Can you copy all of the lines below word for word, leaving the pictures out of your answer?

Rendered chart images
__________________________________________________

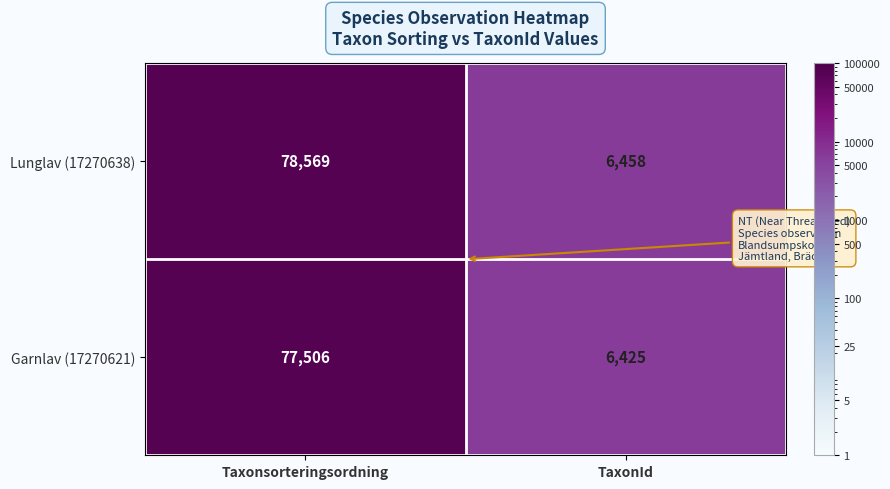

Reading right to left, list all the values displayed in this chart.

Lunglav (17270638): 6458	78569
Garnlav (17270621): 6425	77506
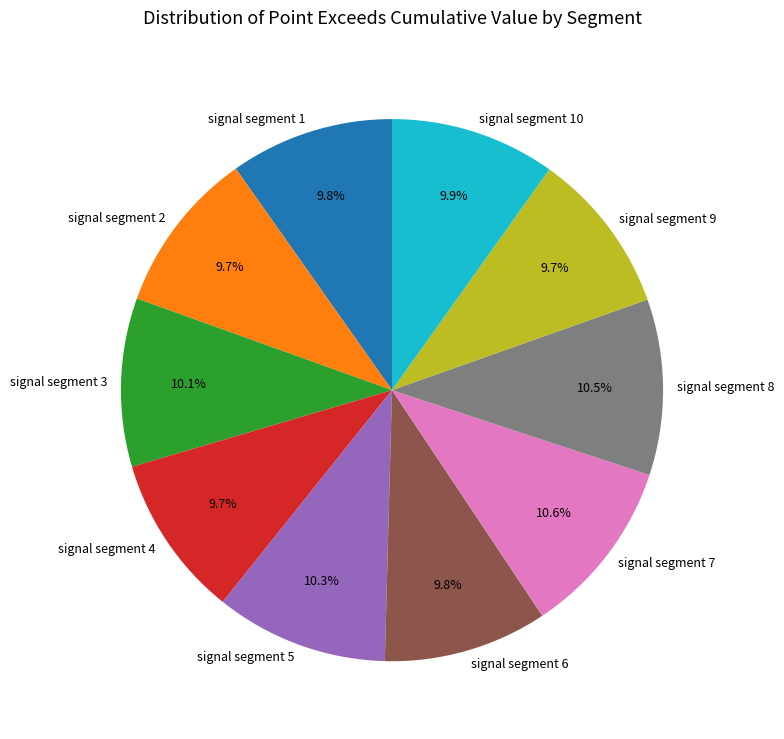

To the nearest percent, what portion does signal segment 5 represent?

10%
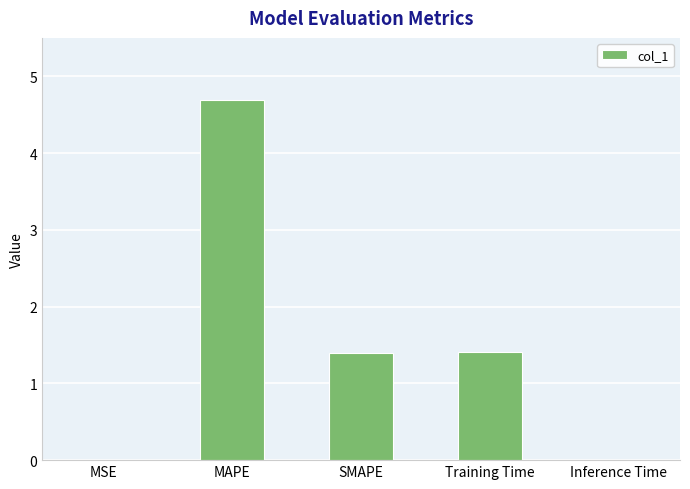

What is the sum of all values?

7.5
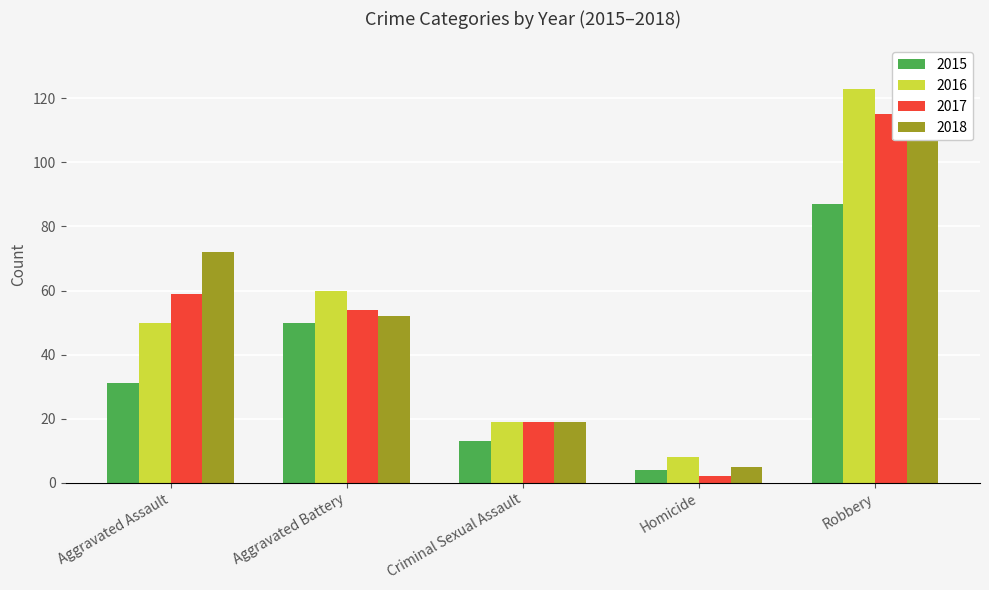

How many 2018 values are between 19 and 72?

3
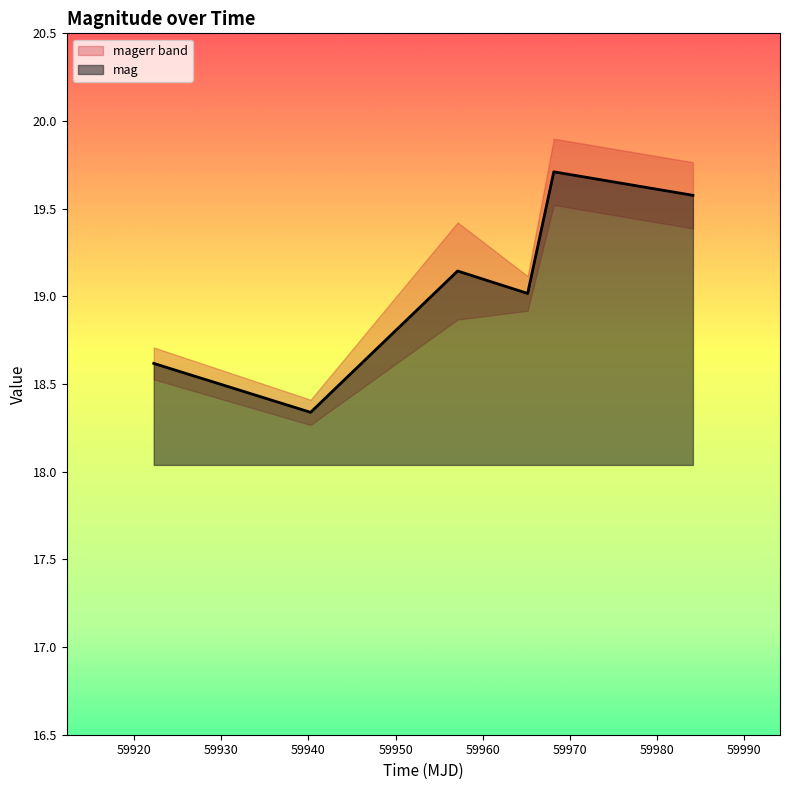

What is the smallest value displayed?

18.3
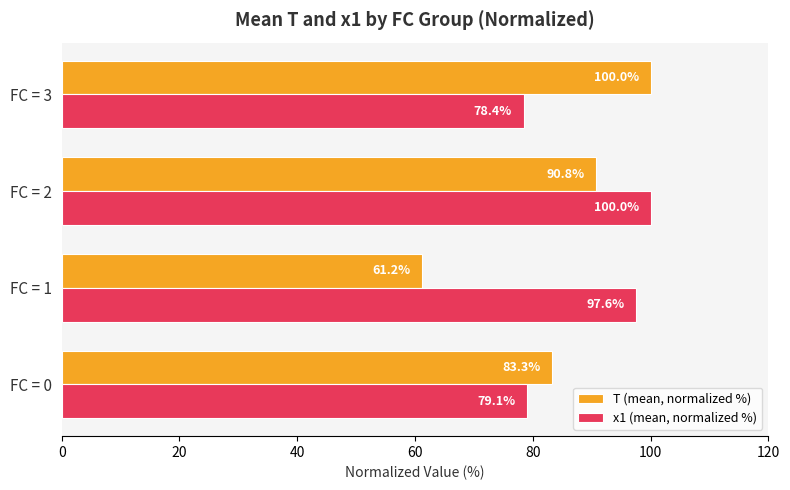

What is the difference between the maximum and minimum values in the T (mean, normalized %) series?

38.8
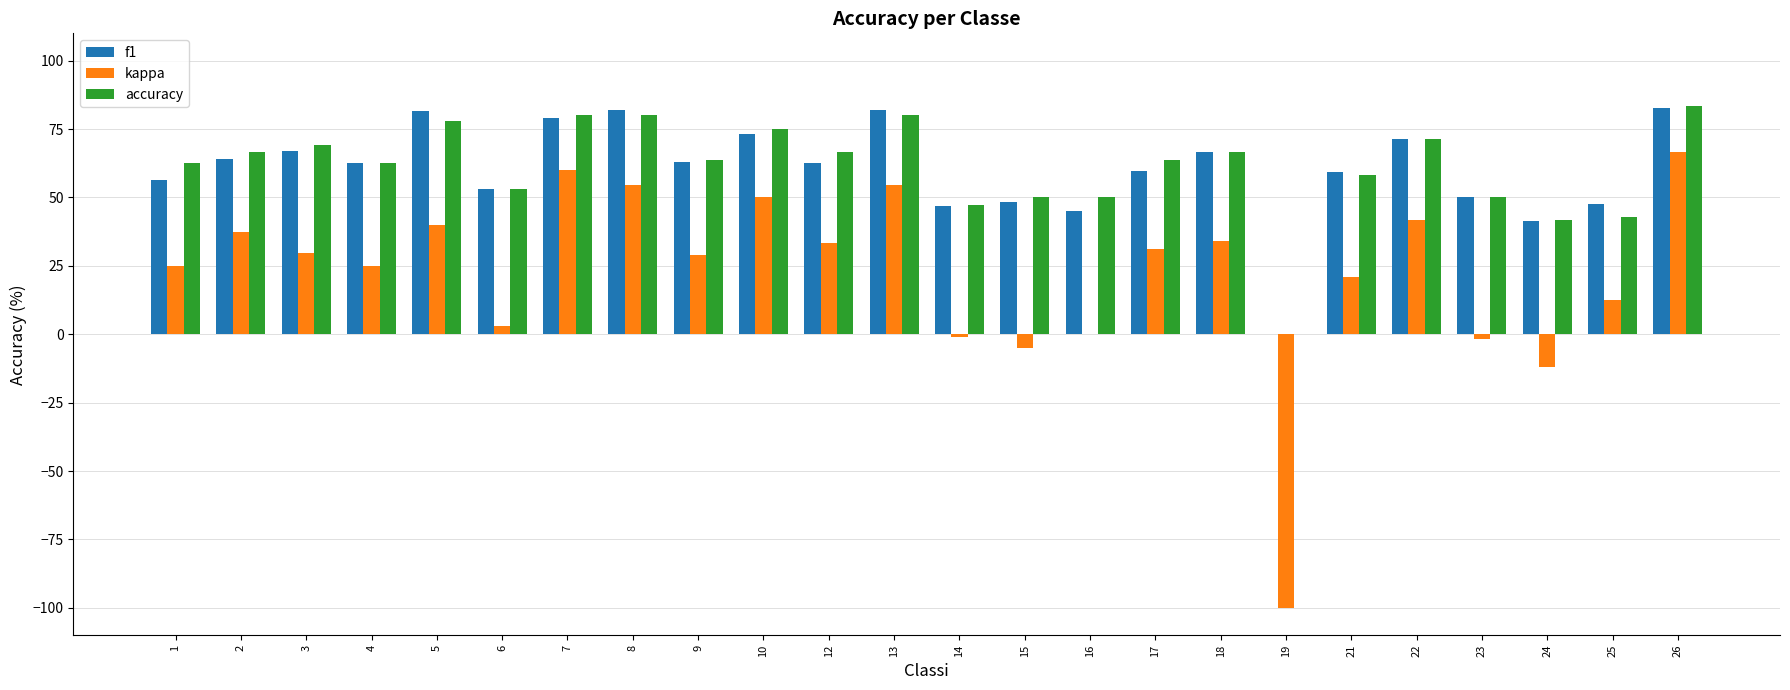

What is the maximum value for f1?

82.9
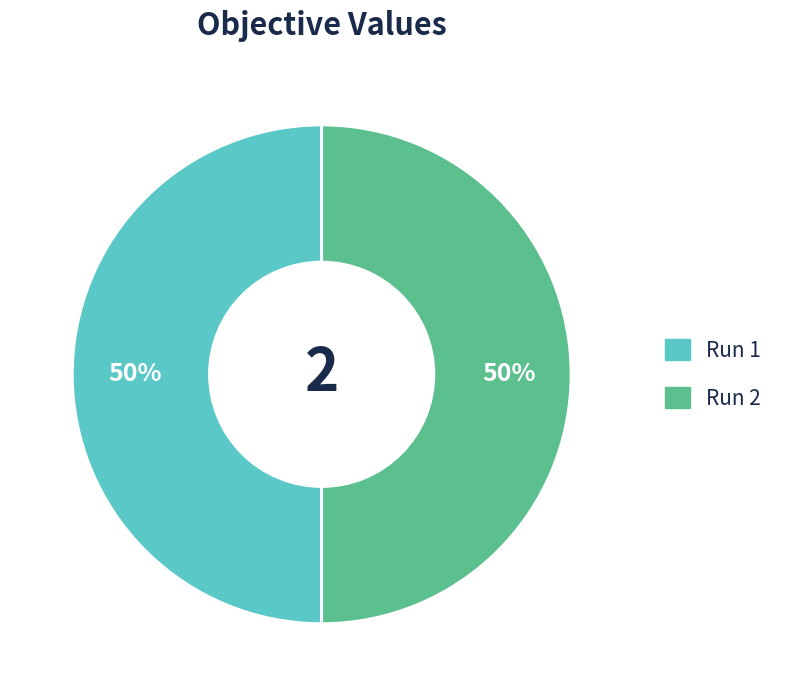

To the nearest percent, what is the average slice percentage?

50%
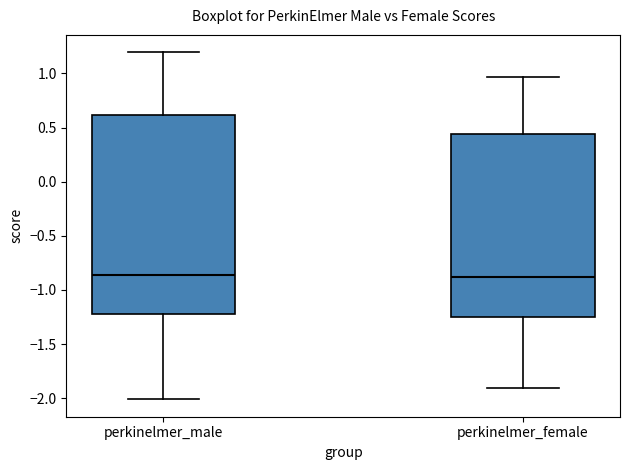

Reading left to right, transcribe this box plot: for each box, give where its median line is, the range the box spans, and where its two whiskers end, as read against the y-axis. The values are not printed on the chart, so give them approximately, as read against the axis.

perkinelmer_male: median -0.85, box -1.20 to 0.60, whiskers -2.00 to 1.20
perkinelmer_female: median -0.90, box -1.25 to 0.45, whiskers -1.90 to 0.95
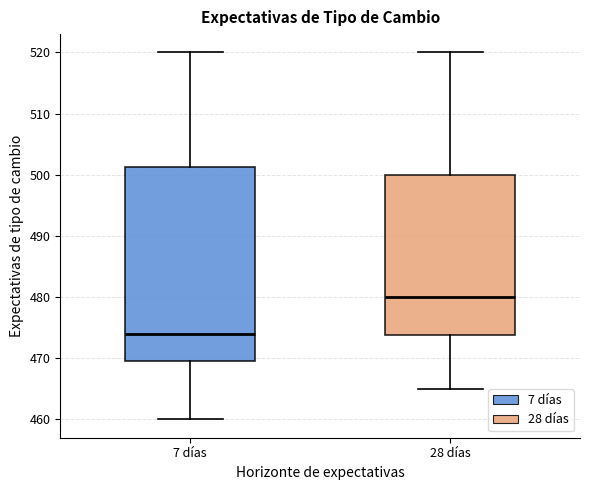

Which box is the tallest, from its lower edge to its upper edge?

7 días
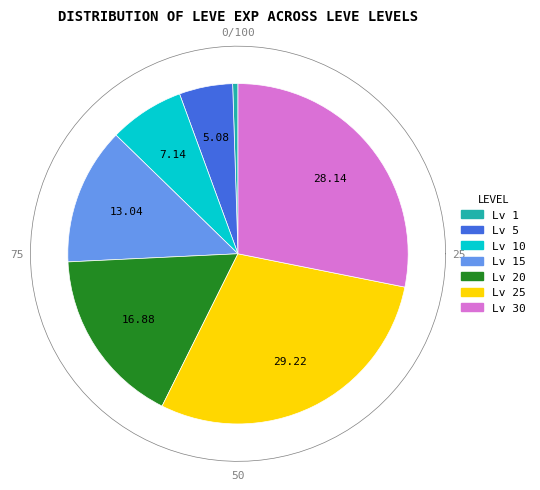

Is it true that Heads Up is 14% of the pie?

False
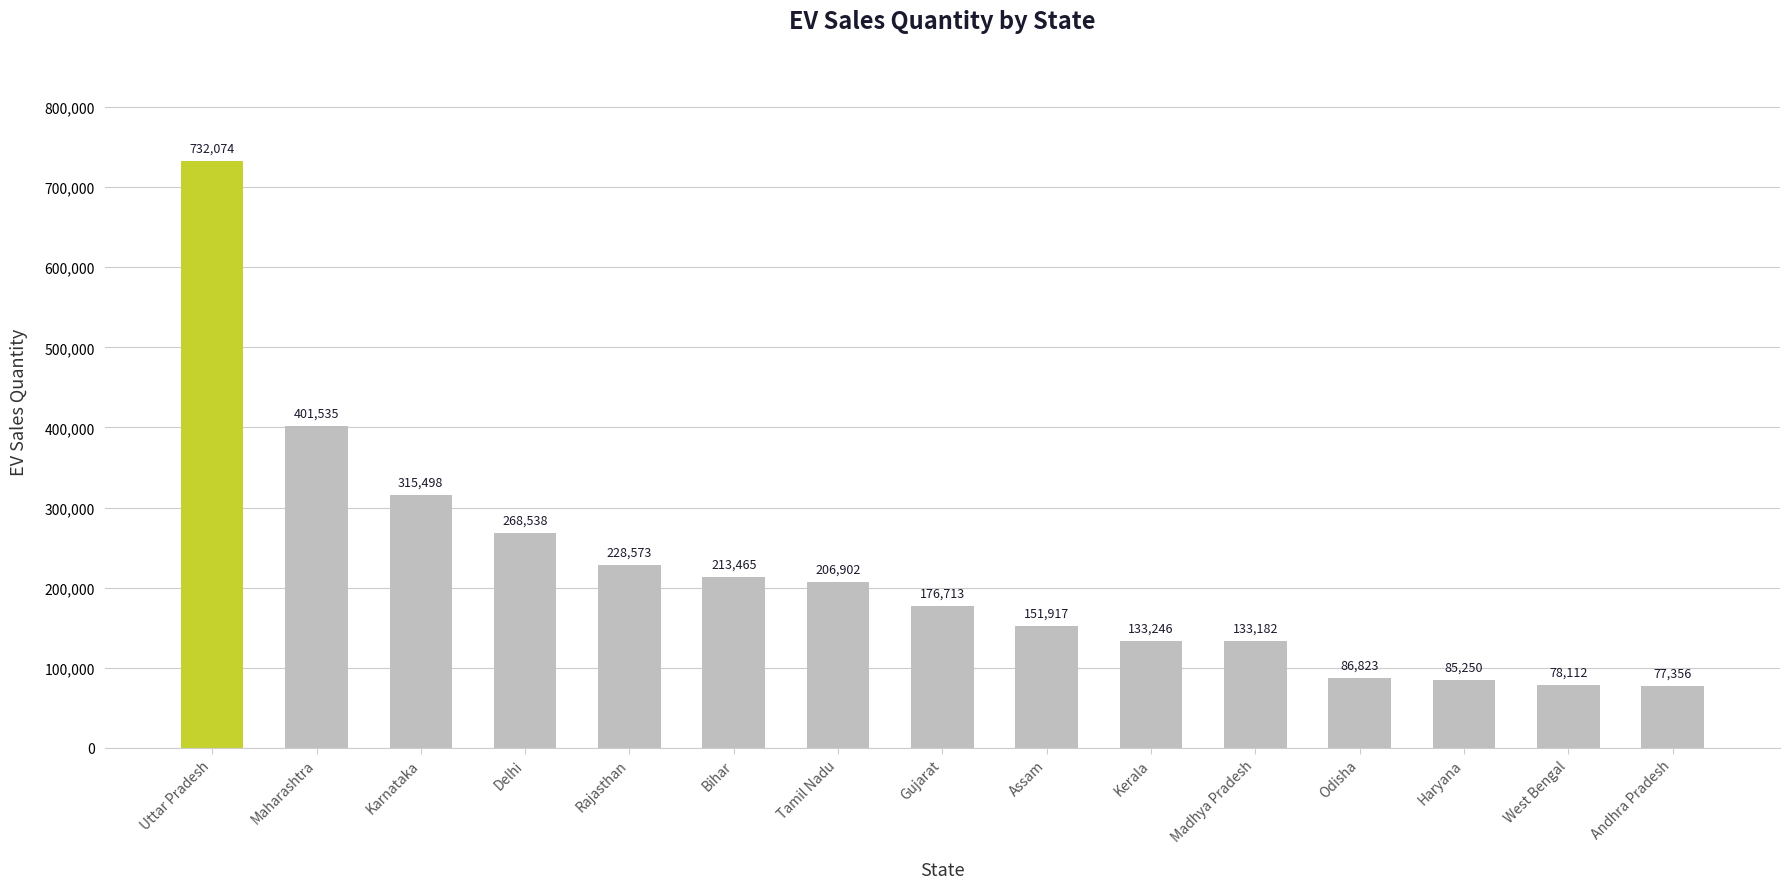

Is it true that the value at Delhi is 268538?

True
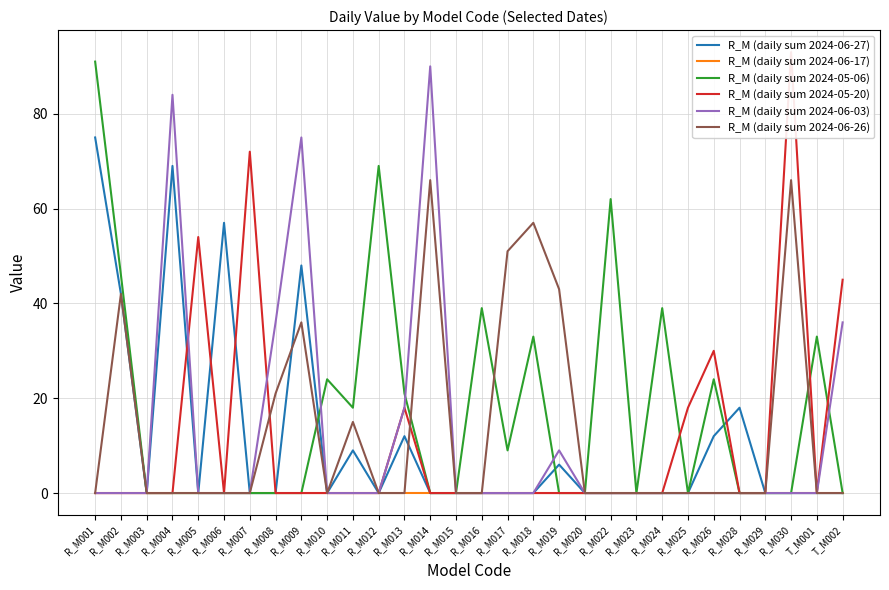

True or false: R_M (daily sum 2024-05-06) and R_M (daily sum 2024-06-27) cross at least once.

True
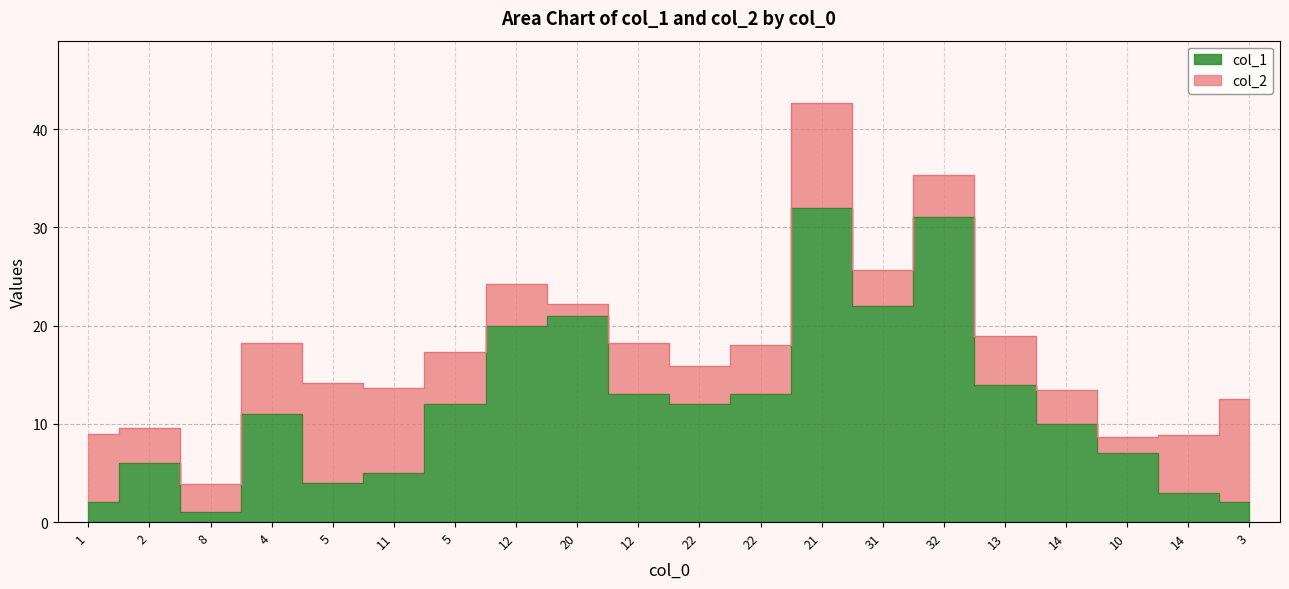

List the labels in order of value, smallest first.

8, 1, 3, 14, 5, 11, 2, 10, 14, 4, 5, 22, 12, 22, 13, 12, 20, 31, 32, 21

__________________________________________________

_RESPONSE TO THE TASK_
Reading right to left, list all the values displayed in this chart.

Lunglav (17270638): 6458	78569
Garnlav (17270621): 6425	77506

To the nearest percent, what portion does signal segment 5 represent?

10%

What is the sum of all values?

7.5

How many 2018 values are between 19 and 72?

3

What is the smallest value displayed?

18.3

What is the difference between the maximum and minimum values in the T (mean, normalized %) series?

38.8

What is the maximum value for f1?

82.9

To the nearest percent, what is the average slice percentage?

50%

Reading left to right, transcribe this box plot: for each box, give where its median line is, the range the box spans, and where its two whiskers end, as read against the y-axis. The values are not printed on the chart, so give them approximately, as read against the axis.

perkinelmer_male: median -0.85, box -1.20 to 0.60, whiskers -2.00 to 1.20
perkinelmer_female: median -0.90, box -1.25 to 0.45, whiskers -1.90 to 0.95

Which box is the tallest, from its lower edge to its upper edge?

7 días

Is it true that Heads Up is 14% of the pie?

False

Is it true that the value at Delhi is 268538?

True

True or false: R_M (daily sum 2024-05-06) and R_M (daily sum 2024-06-27) cross at least once.

True

List the labels in order of value, smallest first.

8, 1, 3, 14, 5, 11, 2, 10, 14, 4, 5, 22, 12, 22, 13, 12, 20, 31, 32, 21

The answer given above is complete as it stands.